Possibilidade de conceder comunhão para divorciados recasados será uma das teses discutidas
Uma semana após a abertura da III Assembleia Geral Extraordinária do Sínodo dos Bispos, convocada pelo papa Francisco, e com previsão de mais sete dias previstos de discussões teológicas, a Igreja Católica começa a delinear, de modo mais claro, que rumos deve tomar ao longo do atual pontificado.
A grande preocupação, em um primeiro momento, é promover uma reflexão entre alguns dos principais clérigos e pensadores católicos sobre as mudanças que ocorreram, ao longo dos últimos 49 anos, nas famílias de fiéis da religião com o maior número de seguidores no mundo, cerca de 1,2 bilhão de pessoas (o islamismo supera esse número apenas se somadas as suas diversas correntes).
Esse foi o espaço de tempo que separou o encontro atual na Santa Sé da conclusão do Concílio Vaticano II, em 1965, o último grande momento de reformas promovidas pelo clero católico. Em comum, os dois momentos históricos são marcados por “confrontos de teses”, numa expressão do especialista em história do catolicismo da Pontifícia Universidade Católica de Minas Gerais (PUC-MG), Rodrigo Coppe Caldeira, envolvendo principalmente alas reformistas e conservadoras da igreja.
Esses dois polos principais têm, muitas vezes, sido identificados com as teses divergentes do cardeal alemão Walter Kasper (considerado próximo ao papa) e de seu colega norte-americano Raymond Leo Burke, acerca da possibilidade de conceder comunhão (um dos principais sacramentos católicos) para divorciados recasados. A polêmica reside no fato de que hoje as pessoas nessas condições não podem comungar, prática considerada essencial na vivência religiosa da Igreja. Além delas, mães solteiras e homossexuais também estão no centro das discussões do, chamado informalmente de “Sínodo da Família”, que precede a XIV Assembleia Geral Ordinária do Sínodo dos Bispos, prevista para ser realizada no próximo ano, visto que também enfrentam restrições dentro da vivência comunitária católica, em alguns casos ainda mais contundentes.
Para analisar os primeiros encaminhamentos do evento atual e as perspectivas para o futuro, o Diário do Nordeste ouviu teólogos, ligados direta ou indiretamente, ao clero católico.

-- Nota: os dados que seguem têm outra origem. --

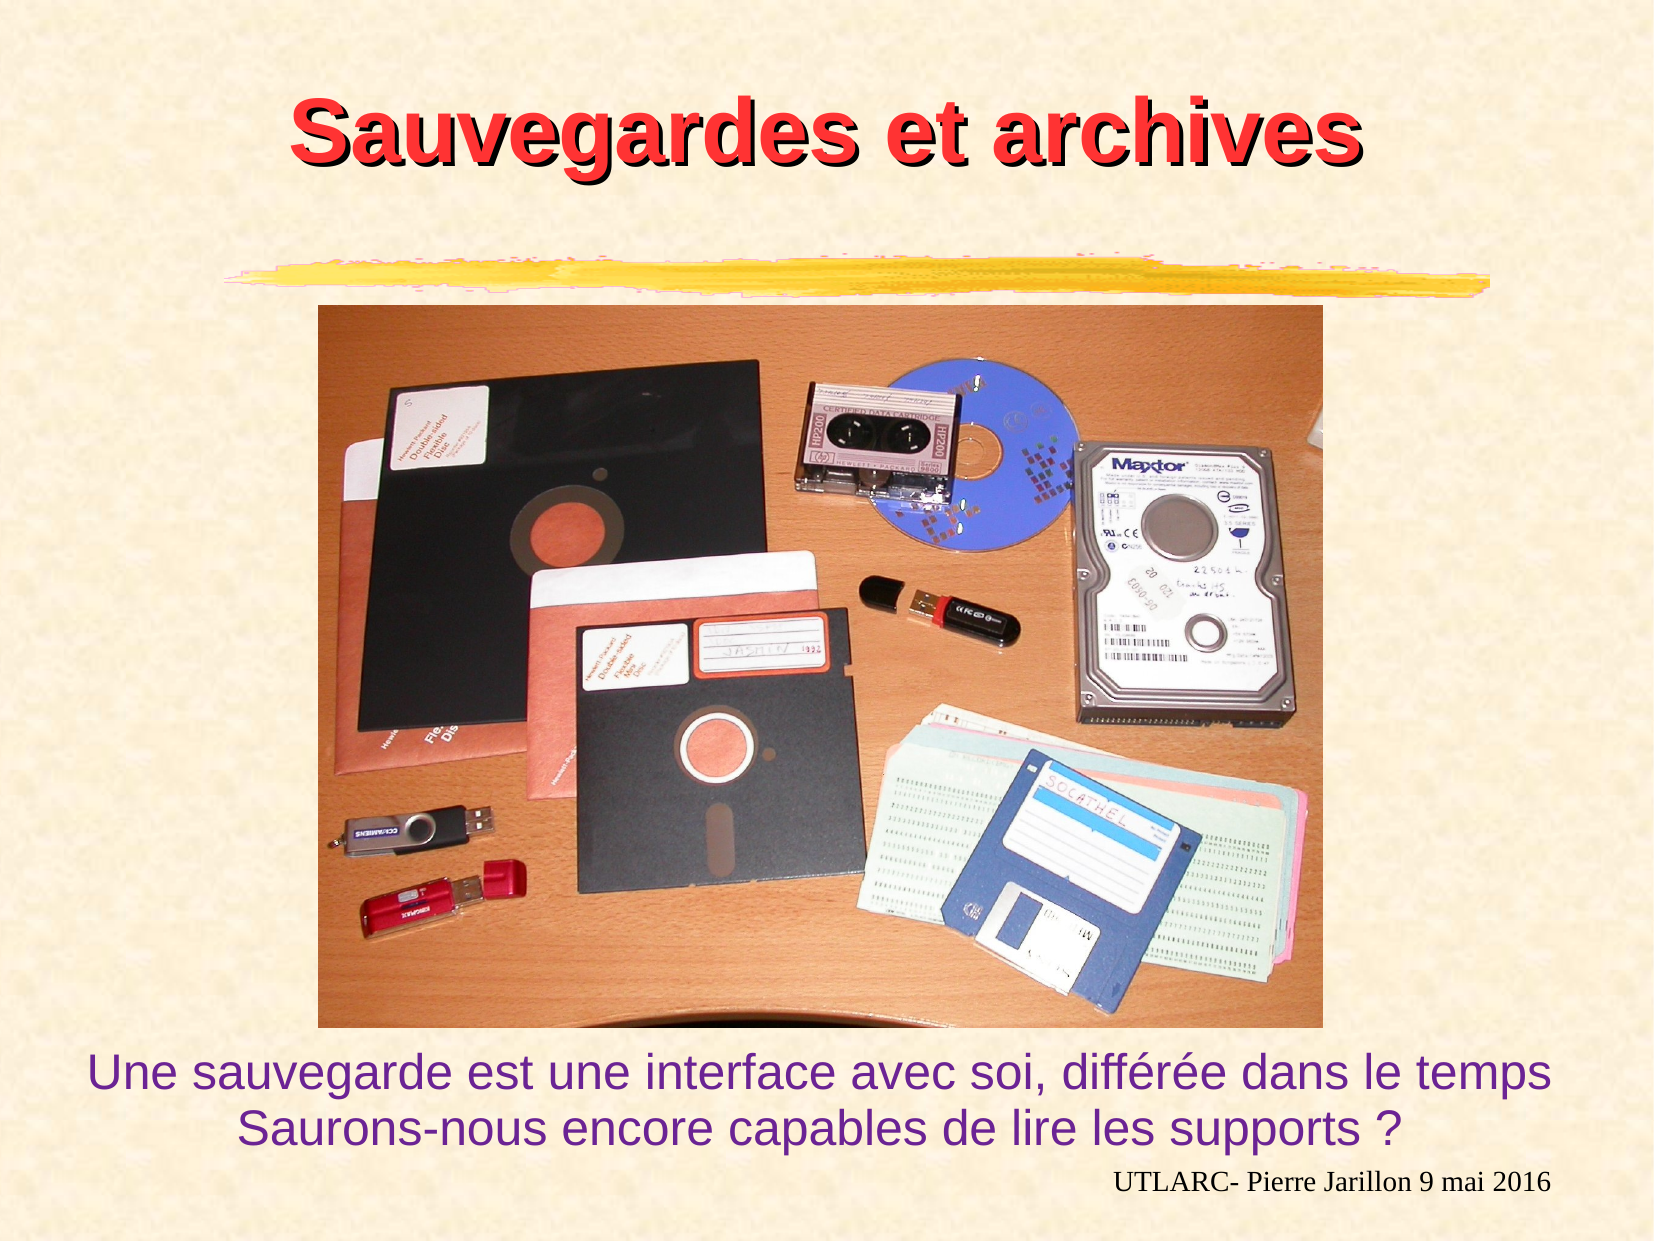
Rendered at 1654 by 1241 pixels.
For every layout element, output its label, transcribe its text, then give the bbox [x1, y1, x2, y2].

text_box Une sauvegarde est une interface avec soi, différée dans le temps Saurons-nous encore capables de lire les supports ? [22, 1037, 1618, 1164]
picture [0, 0, 1654, 1241]
title Sauvegardes et archives [82, 49, 1571, 213]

Eles também comentaram as expectativas de clérigos e fiéis por mudanças na Igreja, suscitadas a partir das ações e manifestações do papa Francisco, em seus primeiros 18 meses de pontificado.
Nova pedagogia
De acordo com o Frei Isidoro Mazzarolo, que é também coordenador do curso de Teologia à Distância da PUC-Rio, “a convocação (do sínodo) representa uma necessidade da igreja católica repensar a família, a sociedade e como tal, nova pedagogia dentro da Igreja. A família patriarcal, constituída de pai, mãe e filhos integrados e inseridos harmonicamente na sociedade está em crise”. Ele lembra que “nos parâmetros antigos, a pedagogia da igreja com famílias desconcertadas era de exclusão ou punição. O papa está pedindo um olhar mais bíblico, mais à luz da pedagogia de Jesus”.
Já o padre Rafhael Maciel, que é reitor do Seminário Propedêutico e coordenador da Pastoral Vocacional da Arquidiocese de Fortaleza, explica que “a palavra sínodo significa ‘caminhar juntos’. Após o Concílio Vaticano II, os papas deram início à convocação de sínodos, para ouvir a Igreja, através de seus representantes – cardeais, bispos, padres, religiosos (as), leigos (as) – sobre temas relacionados a assuntos provenientes dos documentos do Vaticano II e como eles poderiam ser atualizados”.
O clérigo concorda que “sem dúvida a instituição família tem passado por inúmeras mudanças”, mas diz acreditar que “esse sínodo não deve propor mudanças, em um primeiro momento. Ele foi convocado pelo Papa Francisco para que seja um momento de escuta e análise”.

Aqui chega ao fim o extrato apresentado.